** RECORDED DATA follows **

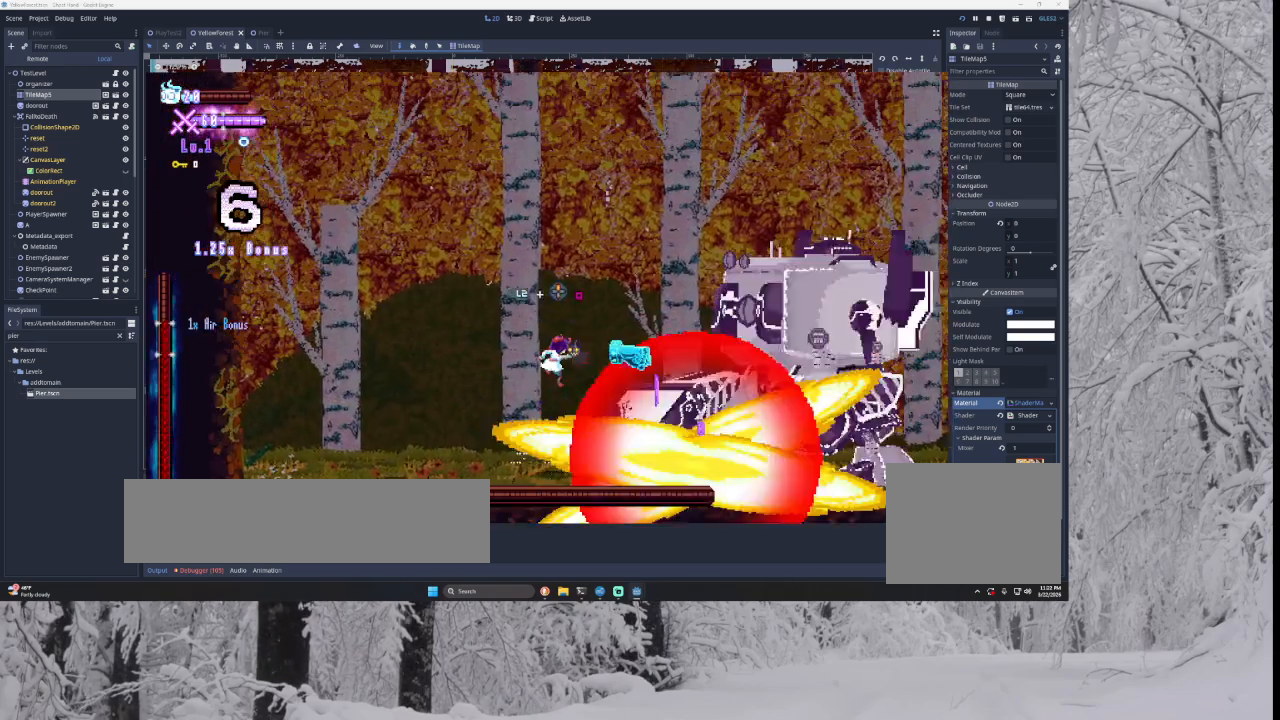
{"buttons": ["SQUARE"], "left_stick": "left", "right_stick": "center", "events": [[133, "SQUARE", "up"], [167, "TRIANGLE", "up"], [167, "left_stick", "center"], [333, "SQUARE", "down"], [333, "left_stick", "right"], [433, "left_stick", "left"]]}
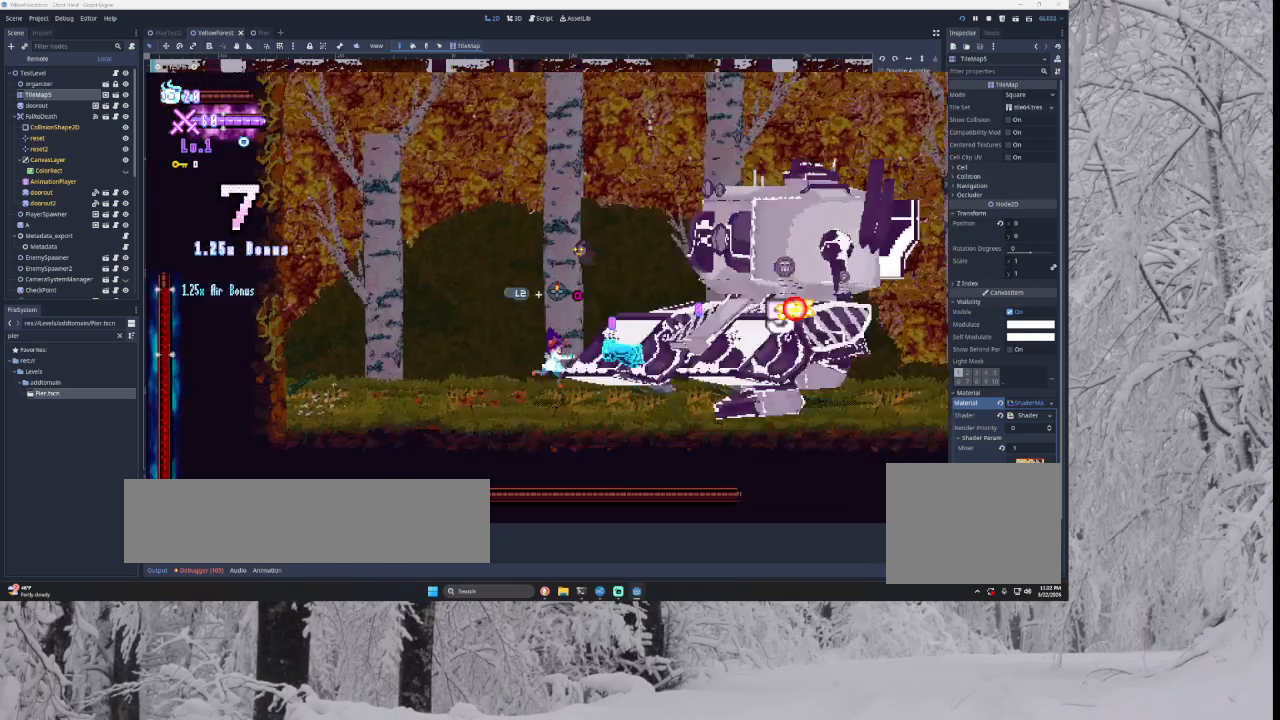
{"buttons": ["TRIANGLE"], "left_stick": "right", "right_stick": "center", "events": [[33, "SQUARE", "up"], [200, "TRIANGLE", "down"], [333, "left_stick", "center"], [433, "left_stick", "right"]]}
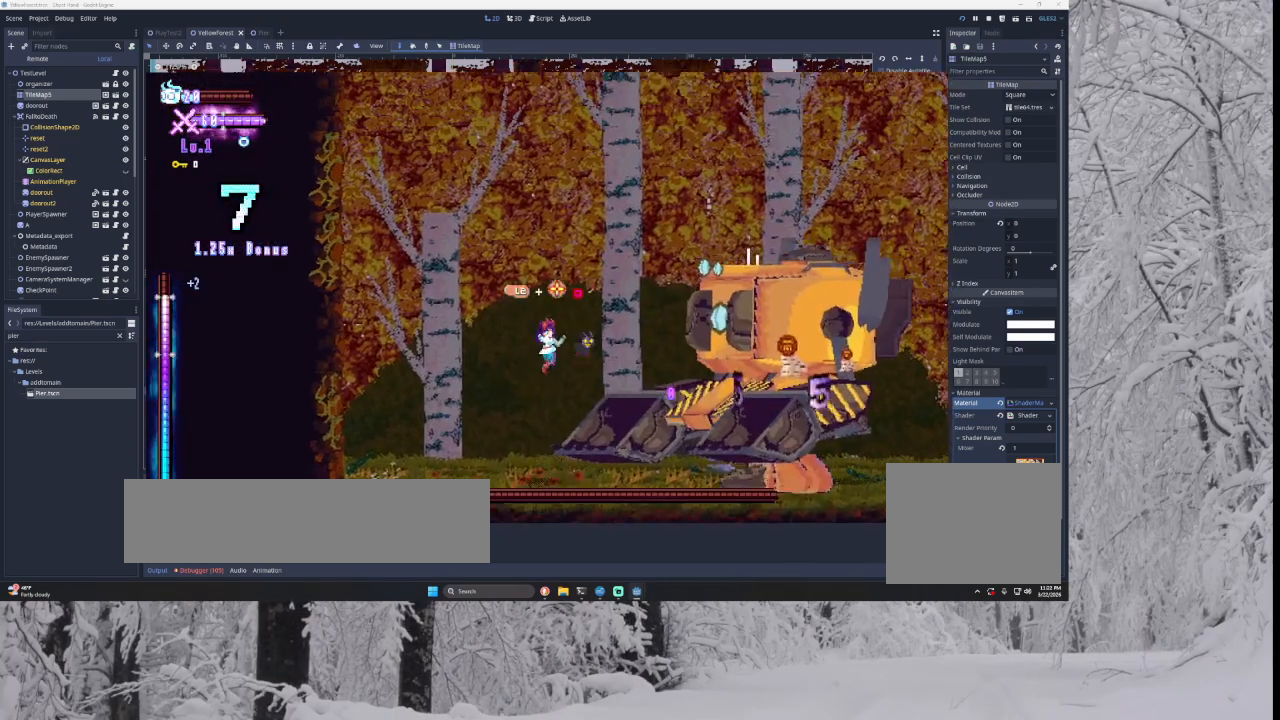
{"buttons": [], "left_stick": "right", "right_stick": "center", "events": [[133, "TRIANGLE", "up"], [167, "L2", "down"], [167, "left_stick", "up"], [200, "SQUARE", "down"], [333, "L2", "up"], [333, "SQUARE", "up"], [333, "left_stick", "center"], [467, "left_stick", "right"]]}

** End of RECORDED DATA **

▶ [TASK ITEM]: When repeating the material above, keep every line exact and drop all pictures.

▶ [EXERCISE SOLUTION]:
{"buttons": ["SQUARE"], "left_stick": "left", "right_stick": "center", "events": [[133, "SQUARE", "up"], [167, "TRIANGLE", "up"], [167, "left_stick", "center"], [333, "SQUARE", "down"], [333, "left_stick", "right"], [433, "left_stick", "left"]]}
{"buttons": ["TRIANGLE"], "left_stick": "right", "right_stick": "center", "events": [[33, "SQUARE", "up"], [200, "TRIANGLE", "down"], [333, "left_stick", "center"], [433, "left_stick", "right"]]}
{"buttons": [], "left_stick": "right", "right_stick": "center", "events": [[133, "TRIANGLE", "up"], [167, "L2", "down"], [167, "left_stick", "up"], [200, "SQUARE", "down"], [333, "L2", "up"], [333, "SQUARE", "up"], [333, "left_stick", "center"], [467, "left_stick", "right"]]}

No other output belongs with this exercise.